- Origin: Toronto, Ontario, Canada
- Genres: Electronic
- Years active: 2009–present

= TMDP =

Canadian electronic music duo

TMDP is a Canadian electronic music duo based in Toronto, Ontario. TMDP's particular brand of electronic music is recreated for the stage using synthesizers and laptops.

==History==
Jeffrey Addison and Gavin Rough, who had been playing together informally, formed TMDP with the help of promoter Craig Hill. The pair began performing in clubs and bars in Toronto; they released their self-titled debut album in 2009 through Hill's newly formed YYZ Records. On the national campus and community radio report, the album of dance music charted number 18 of the top 20 electronic albums that year.

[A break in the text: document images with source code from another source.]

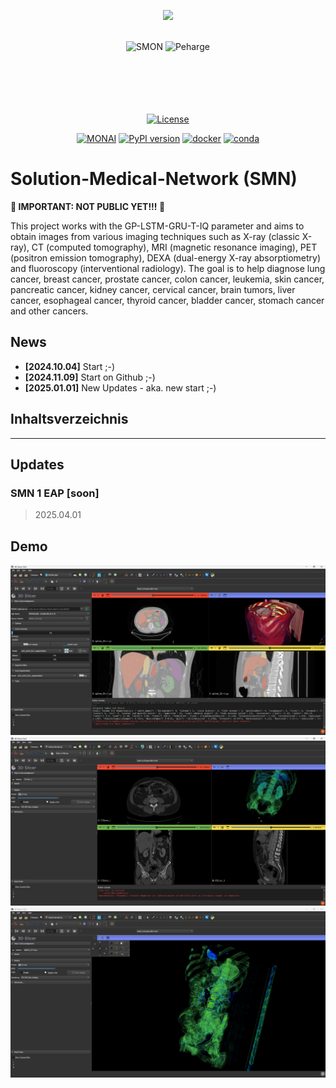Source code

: <p align="center">
    <img src="./img-readme/solution6.ico" width="250"/>
</p>
<br>
<div align="center">

<img alt="SMON" src="https://img.shields.io/badge/Solution-MedicalNetwork-blue">
<img alt="Peharge" src="https://img.shields.io/badge/Peharge-8A2BE2">
<br>
<br>

<img alt="" src="https://img.shields.io/badge/Python-3.13-blue?&logo=Python&logoColor=white%5BPython">
<img alt="" src="https://img.shields.io/badge/-C++-blue?logo=cplusplus">
<img alt="" src="https://img.shields.io/badge/-C-blue?logo=c">
<br>
<br>

<img alt="" src="https://img.shields.io/badge/Jupyter-notebook-brightgreen">
<img alt="" src="https://img.shields.io/badge/Google-Colab-red">
<img alt="" src="https://img.shields.io/badge/%F0%9F%A4%97%20Hugging%20Face-Spaces-blue">
<br>
<br>

[![License](https://img.shields.io/badge/license-MIT-blue.svg)](https://opensource.org/licenses/MIT)
<br>

[![MONAI](https://img.shields.io/badge/-MONAI-blue)](https://monai.io/)
[![PyPI version](https://badge.fury.io/py/monai.svg)](https://badge.fury.io/py/monai)
[![docker](https://img.shields.io/badge/docker-pull-green.svg?logo=docker&logoColor=white)](https://hub.docker.com/r/projectmonai/monai)
[![conda](https://img.shields.io/conda/vn/conda-forge/monai?color=green)](https://anaconda.org/conda-forge/monai)

</div>

# Solution-Medical-Network (SMN)

**🚨 IMPORTANT: NOT PUBLIC YET!!! 🚨**
  
This project works with the GP-LSTM-GRU-T-IQ parameter and aims to obtain images from various imaging techniques such as X-ray (classic X-ray), CT (computed tomography), MRI (magnetic resonance imaging), PET (positron emission tomography), DEXA (dual-energy X-ray absorptiometry) and fluoroscopy (interventional radiology).
The goal is to help diagnose lung cancer, breast cancer, prostate cancer, colon cancer, leukemia, skin cancer, pancreatic cancer, kidney cancer, cervical cancer, brain tumors, liver cancer, esophageal cancer, thyroid cancer, bladder cancer, stomach cancer and other cancers.

## News

- **[2024.10.04]** Start ;-)
- **[2024.11.09]** Start on Github ;-)
- **[2025.01.01]** New Updates - aka. new start ;-)

## Inhaltsverzeichnis

---

## Updates 

### SMN 1 EAP [soon]

> 2025.04.01

## Demo

<img src="./img-readme/Screenshot 2024-10-09 150838.png" width="600">
<img src="./img-readme/Screenshot 2024-10-15 195936.png" width="600">
<img src="./img-readme/Screenshot 2024-10-11 171846.png" width="600">
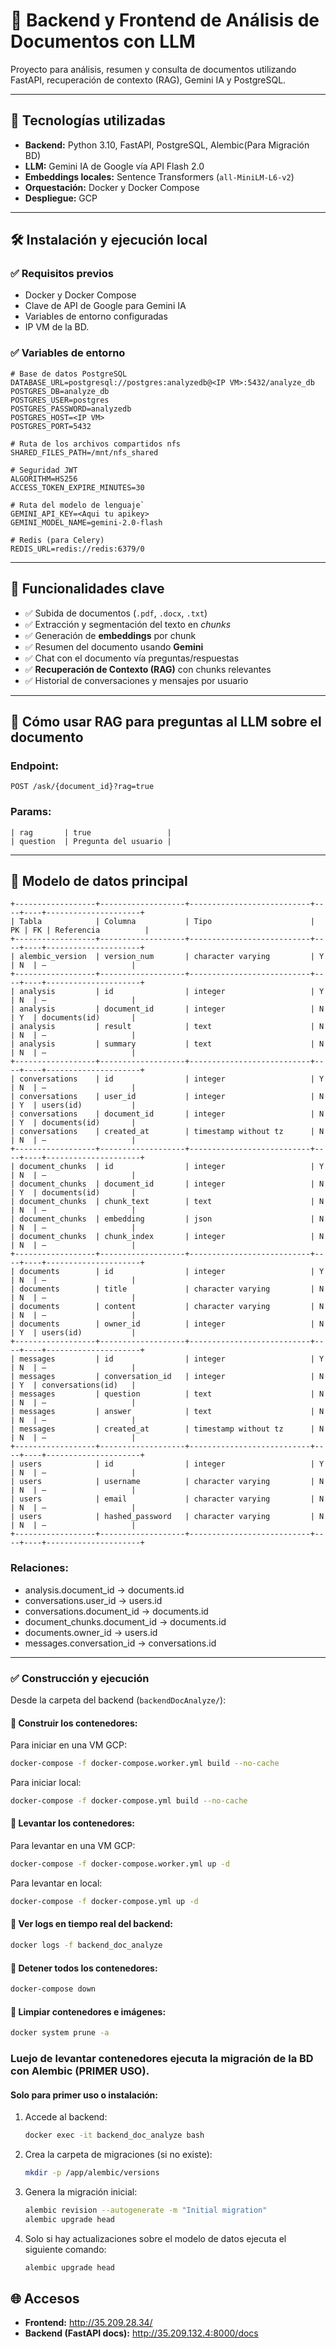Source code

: 
# 📄 Backend y Frontend de Análisis de Documentos con LLM

Proyecto para análisis, resumen y consulta de documentos utilizando FastAPI, recuperación de contexto (RAG), Gemini IA y PostgreSQL.

---

## 🚀 Tecnologías utilizadas

- **Backend:** Python 3.10, FastAPI, PostgreSQL, Alembic(Para Migración BD)
- **LLM:** Gemini IA de Google vía API Flash 2.0
- **Embeddings locales:** Sentence Transformers (`all-MiniLM-L6-v2`)
- **Orquestación:** Docker y Docker Compose
- **Despliegue:** GCP

---

## 🛠️ Instalación y ejecución local

### ✅ Requisitos previos

- Docker y Docker Compose
- Clave de API de Google para Gemini IA
- Variables de entorno configuradas
- IP VM de la BD.

### ✅ Variables de entorno

```env
# Base de datos PostgreSQL 
DATABASE_URL=postgresql://postgres:analyzedb@<IP VM>:5432/analyze_db
POSTGRES_DB=analyze_db
POSTGRES_USER=postgres
POSTGRES_PASSWORD=analyzedb
POSTGRES_HOST=<IP VM>
POSTGRES_PORT=5432

# Ruta de los archivos compartidos nfs
SHARED_FILES_PATH=/mnt/nfs_shared

# Seguridad JWT
ALGORITHM=HS256
ACCESS_TOKEN_EXPIRE_MINUTES=30

# Ruta del modelo de lenguaje`
GEMINI_API_KEY=<Aqui tu apikey>
GEMINI_MODEL_NAME=gemini-2.0-flash

# Redis (para Celery)
REDIS_URL=redis://redis:6379/0
```

---

## 🧠 Funcionalidades clave

- ✅ Subida de documentos (`.pdf`, `.docx`, `.txt`)
- ✅ Extracción y segmentación del texto en *chunks*
- ✅ Generación de **embeddings** por chunk
- ✅ Resumen del documento usando **Gemini**
- ✅ Chat con el documento vía preguntas/respuestas
- ✅ **Recuperación de Contexto (RAG)** con chunks relevantes
- ✅ Historial de conversaciones y mensajes por usuario

---

## 📌 Cómo usar RAG para preguntas al LLM sobre el documento

### Endpoint:
`POST /ask/{document_id}?rag=true`

### Params:
```
| rag       | true                 |
| question  | Pregunta del usuario |
```
---

## 🧱 Modelo de datos principal
```
+------------------+-------------------+---------------------------+----+----+---------------------+
| Tabla            | Columna           | Tipo                      | PK | FK | Referencia          |
+------------------+-------------------+---------------------------+----+----+---------------------+
| alembic_version  | version_num       | character varying         | Y  | N  | —                   |
+------------------+-------------------+---------------------------+----+----+---------------------+
| analysis         | id                | integer                   | Y  | N  | —                   |
| analysis         | document_id       | integer                   | N  | Y  | documents(id)       |
| analysis         | result            | text                      | N  | N  | —                   |
| analysis         | summary           | text                      | N  | N  | —                   |
+------------------+-------------------+---------------------------+----+----+---------------------+
| conversations    | id                | integer                   | Y  | N  | —                   |
| conversations    | user_id           | integer                   | N  | Y  | users(id)           |
| conversations    | document_id       | integer                   | N  | Y  | documents(id)       |
| conversations    | created_at        | timestamp without tz      | N  | N  | —                   |
+------------------+-------------------+---------------------------+----+----+---------------------+
| document_chunks  | id                | integer                   | Y  | N  | —                   |
| document_chunks  | document_id       | integer                   | N  | Y  | documents(id)       |
| document_chunks  | chunk_text        | text                      | N  | N  | —                   |
| document_chunks  | embedding         | json                      | N  | N  | —                   |
| document_chunks  | chunk_index       | integer                   | N  | N  | —                   |
+------------------+-------------------+---------------------------+----+----+---------------------+
| documents        | id                | integer                   | Y  | N  | —                   |
| documents        | title             | character varying         | N  | N  | —                   |
| documents        | content           | character varying         | N  | N  | —                   |
| documents        | owner_id          | integer                   | N  | Y  | users(id)           |
+------------------+-------------------+---------------------------+----+----+---------------------+
| messages         | id                | integer                   | Y  | N  | —                   |
| messages         | conversation_id   | integer                   | N  | Y  | conversations(id)   |
| messages         | question          | text                      | N  | N  | —                   |
| messages         | answer            | text                      | N  | N  | —                   |
| messages         | created_at        | timestamp without tz      | N  | N  | —                   |
+------------------+-------------------+---------------------------+----+----+---------------------+
| users            | id                | integer                   | Y  | N  | —                   |
| users            | username          | character varying         | N  | N  | —                   |
| users            | email             | character varying         | N  | N  | —                   |
| users            | hashed_password   | character varying         | N  | N  | —                   |
+------------------+-------------------+---------------------------+----+----+---------------------+
```

### Relaciones:
- analysis.document_id        → documents.id
- conversations.user_id       → users.id
- conversations.document_id   → documents.id
- document_chunks.document_id → documents.id
- documents.owner_id          → users.id
- messages.conversation_id    → conversations.id

---

### ✅ Construcción y ejecución

Desde la carpeta del backend (`backendDocAnalyze/`):

#### 🔹 Construir los contenedores:

Para iniciar en una VM GCP: 

```bash
docker-compose -f docker-compose.worker.yml build --no-cache
```
Para iniciar local:

```bash
docker-compose -f docker-compose.yml build --no-cache
```

#### 🔹 Levantar los contenedores:

Para levantar en una VM GCP:

```bash
docker-compose -f docker-compose.worker.yml up -d
```

Para levantar en local:

```bash
docker-compose -f docker-compose.yml up -d
```

#### 🔹 Ver logs en tiempo real del backend:
```bash
docker logs -f backend_doc_analyze
```

#### 🔹 Detener todos los contenedores:
```bash
docker-compose down
```

#### 🔹 Limpiar contenedores e imágenes:
```bash
docker system prune -a
```


### Luejo de levantar contenedores ejecuta la migración de la BD con Alembic (PRIMER USO).

#### Solo para primer uso o instalación:

1. Accede al backend:
    ```bash
    docker exec -it backend_doc_analyze bash
    ```

2. Crea la carpeta de migraciones (si no existe):
    ```bash
    mkdir -p /app/alembic/versions
    ```

3. Genera la migración inicial:
    ```bash
    alembic revision --autogenerate -m "Initial migration"
    alembic upgrade head
    ```
4. Solo si hay actualizaciones sobre el modelo de datos ejecuta el siguiente comando:
    ```bash
    alembic upgrade head
    ```

## 🌐 Accesos

- **Frontend:** http://35.209.28.34/
- **Backend (FastAPI docs):** http://35.209.132.4:8000/docs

TMDP were a part of Toronto's burgeoning electronic music scene of 2008/2009 and have played with Modeselektor, Dragonette, Ubiquitous Synergy Seeker, A-Trak, Aeroplane, and toured with fellow Canadian dance punk/electro group, Shout Out Out Out Out. Also in 2009, TMDP, along with Crystal Castles, performed at Toronto's Sound Academy as part of the TIME Festival.

In November 2009, TMDP remixed the single, "Self Taught Learner" by Lissy Trullie. The release enjoyed moderate success featuring on RCRDLBL, as well as being released by Hugo Boss on their December 2009 monthly mix series.